Writing serves as my salve for grief. And today, I write to overcome the sadness threatening to envelop me.
The mass shooting in Orlando hit me hard. Maybe because I lived near Orlando for thirty years. Maybe because the death of so many in one place horrified me. Maybe because someone with mental health issues purchased an assault weapon days before. Maybe because hatred could be so strong toward people of a particular race, religion, or sexual orientation that it caused so many people to die–people who were simply enjoying a good time together.
Maybe all of the above made me cry for two days afterward anytime I saw media coverage. My heart is heavy and my prayers are for all the victims, survivors, and their loved ones.
Years ago, during the first wave of the AIDs epidemic in this country, I watched as friends and relatives ran away the gay community. Sons and daughters were left to die alone from a disease that had yet to find drugs to fight it. It happened in my own family. My uncle and aunt refused to go to their son’s bedside or to even attend his funeral all because they couldn’t accept him and his choices. His story haunted me for years until I decided to put it all together in a fictional format, in hopes of showing others how incredibly fruitless it is to shun our loved ones.
The story involves my cousin, who did everything he could to prove to himself and his parents that he wasn’t homosexual. He married twice, but both marriages ended after only a couple of years, the first one worse than the second. The first wife took their son away and had my cousin sign away his rights of parenthood.
But then, my handsome charismatic cousin continued on his path to please his parents who measured success by who you knew and how much you made. Soon after the divorce, he began dating a beauty pageant queen from Wisconsin. When his then-girlfriend, Terry Anne Meeuwsen, was crowned Miss America in 1973, my aunt and uncle were beside themselves with pride for their only child. The pride continued to the Christmas wedding. My parents didn’t attend because they couldn’t afford the proper clothes for the event.
I found an article today in the Ocala Star Banner, giving a nod to the pride they felt. Click here to see.
However, the fairy tale wedding didn’t last very long, and he moved to California. Stories of his lymph node cancer drifted to me only after I would inquire about Tom’s well being. They didn’t go to his side, and it didn’t take a genius to know why and to understand what the euphemism “lymphoma” meant.
“He’s recovering now,” my aunt told me one day, as my uncle remained silent. It was their way of telling me they didn’t want to discuss him . Within a few months they had an update.
My cousin had died in California. His partner called asking my aunt and uncle to attend the memorial service. They refused despite their ability to very well afford a trip from Florida to California. The partner sent them a poem about Tom. I never saw it until after my uncle died, and my aunt presented it to me. She asked me to take it and keep it safe. She couldn’t look at it, but she didn’t want it destroyed either.
As an author, I eventually wrote about my cousin in my second novel, A Lethal Legacy. It was with the writing of this novel that I finally understood what writers meant when they said, “being in the flow” of a piece of writing. As I wrote the death scene, I closed my eyes and tears streamed down my face. My fingers flew across the keyboard without my knowledge. I was lost in the writing. Twenty years later, I still seek those moments of the “flow.”
Here’s the scene from A Lethal Legacy that gave me the first glimpse into the healing effect writing has on my soul. Today, I continue that legacy.
I slowly rose from my bed to get dressed. I would not let Gary die alone like my father. He would have those who loved him the most near him as we tried to make his passage from this world a safe one. After a lifetime of suffering, it was the least he deserved.
“Where’s Claire?” I asked Rick when I passed him in the hallway on my way to Gary’s room.
“Sitting by his bed. She won’t leave him now. His breathing has already started to change. There’s a rattle,” he said.

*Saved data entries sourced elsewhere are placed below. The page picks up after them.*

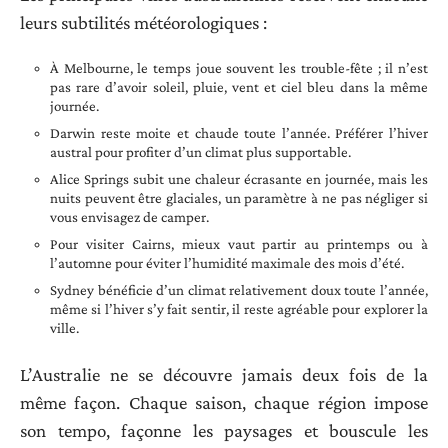
leurs subtilités météorologiques :
À Melbourne, le temps joue souvent les trouble-fête ; il n’est
pas rare d’avoir soleil, pluie, vent et ciel bleu dans la même
journée.
Darwin reste moite et chaude toute l’année. Préférer l’hiver
austral pour profiter d’un climat plus supportable.
Alice Springs subit une chaleur écrasante en journée, mais les
nuits peuvent être glaciales, un paramètre à ne pas négliger si
vous envisagez de camper.
Pour visiter Cairns, mieux vaut partir au printemps ou à
l’automne pour éviter l’humidité maximale des mois d’été.
Sydney bénéficie d’un climat relativement doux toute l’année,
même si l’hiver s’y fait sentir, il reste agréable pour explorer la
ville.
L’Australie ne se découvre jamais deux fois de la
même façon. Chaque saison, chaque région impose
son tempo, façonne les paysages et bouscule les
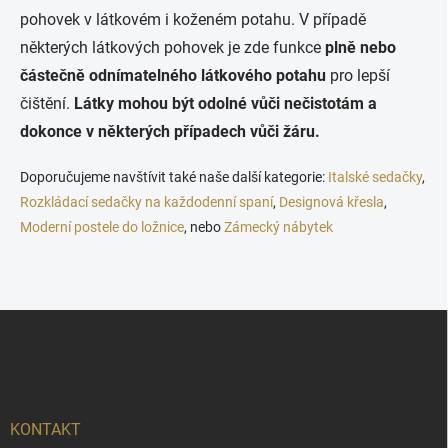
pohovek v látkovém i koženém potahu. V případě
některých látkových pohovek je zde funkce
plně nebo
částečně odnímatelného látkového potahu
pro lepší
čištění.
Látky mohou být odolné vůči nečistotám a
dokonce v některých případech vůči žáru.
Doporučujeme navštívit také naše další kategorie:
Italské sedačky
,
Rozkládací sedačky na každodenní spaní
,
Designová křesla
,
Moderní postele do ložnice
, nebo
Zámecký nábytek
Z
á
p
a
t
í
KONTAKT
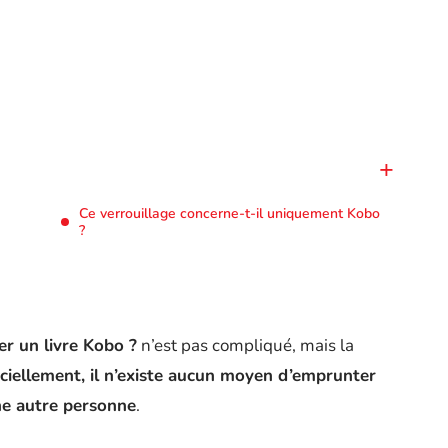
Ce verrouillage concerne-t-il uniquement Kobo
?
r un livre Kobo ?
n’est pas compliqué, mais la
iciellement, il n’existe aucun moyen d’emprunter
ne autre personne
.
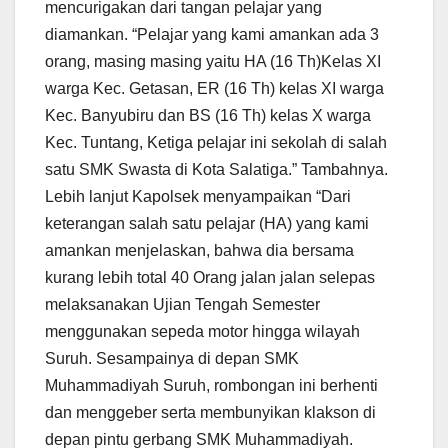
mencurigakan dari tangan pelajar yang
diamankan. “Pelajar yang kami amankan ada 3
orang, masing masing yaitu HA (16 Th)Kelas XI
warga Kec. Getasan, ER (16 Th) kelas XI warga
Kec. Banyubiru dan BS (16 Th) kelas X warga
Kec. Tuntang, Ketiga pelajar ini sekolah di salah
satu SMK Swasta di Kota Salatiga.” Tambahnya.
Lebih lanjut Kapolsek menyampaikan “Dari
keterangan salah satu pelajar (HA) yang kami
amankan menjelaskan, bahwa dia bersama
kurang lebih total 40 Orang jalan jalan selepas
melaksanakan Ujian Tengah Semester
menggunakan sepeda motor hingga wilayah
Suruh. Sesampainya di depan SMK
Muhammadiyah Suruh, rombongan ini berhenti
dan menggeber serta membunyikan klakson di
depan pintu gerbang SMK Muhammadiyah.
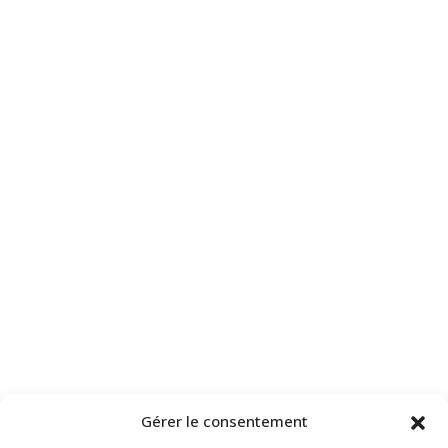
Gérer le consentement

“Let’s go. From now on, we should always stay there with Claire, I think.”
“I agree,” Rick said.
We remained with Gary for the rest of the night. It was excruciating to sit in that room. We waited after each loud breath for the next one, dreading it, yet hoping it would come. As the night wore on, the breathing became more irregular.
Finally, around dawn with the new day emerging outside the shaded window of the bedroom, Gary took one last gasp of air, but he never let it out. He had gone from us, just as the night had slipped away, with little fanfare.

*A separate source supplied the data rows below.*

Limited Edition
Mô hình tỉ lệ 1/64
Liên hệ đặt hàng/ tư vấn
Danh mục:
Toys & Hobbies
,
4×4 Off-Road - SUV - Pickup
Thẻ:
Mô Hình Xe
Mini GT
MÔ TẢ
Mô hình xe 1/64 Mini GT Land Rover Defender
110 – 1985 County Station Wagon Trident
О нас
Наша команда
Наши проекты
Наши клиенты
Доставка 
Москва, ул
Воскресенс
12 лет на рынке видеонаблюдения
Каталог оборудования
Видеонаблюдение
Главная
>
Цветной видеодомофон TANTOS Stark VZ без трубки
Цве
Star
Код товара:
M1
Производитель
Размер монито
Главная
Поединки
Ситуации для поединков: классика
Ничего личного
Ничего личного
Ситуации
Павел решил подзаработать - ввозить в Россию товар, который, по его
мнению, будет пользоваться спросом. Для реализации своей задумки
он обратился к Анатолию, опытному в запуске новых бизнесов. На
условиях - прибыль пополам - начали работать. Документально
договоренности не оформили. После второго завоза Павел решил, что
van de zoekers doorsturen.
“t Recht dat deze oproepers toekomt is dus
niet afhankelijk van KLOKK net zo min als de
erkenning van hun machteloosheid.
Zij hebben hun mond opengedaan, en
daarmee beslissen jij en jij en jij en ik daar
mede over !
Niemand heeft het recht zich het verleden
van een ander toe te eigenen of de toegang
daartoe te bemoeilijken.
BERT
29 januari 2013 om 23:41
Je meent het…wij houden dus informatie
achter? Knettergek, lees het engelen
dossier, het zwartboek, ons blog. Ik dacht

The first cry came from Rick who began rocking back and forth in his chair next to the bed. Claire had positioned herself on the other side standing near the head of the bed resting her cheek on Gary’s forehead as he breathed for the last time. The tears slid down her face as I went to stand next to her, trying not to let the sob escape from my throat. We stood motionless for an eternity each thinking our private thoughts of the man who could finally rest in peace in a place where demons no longer tortured young men, where fathers cared, and where acceptance came as naturally as living on this earth.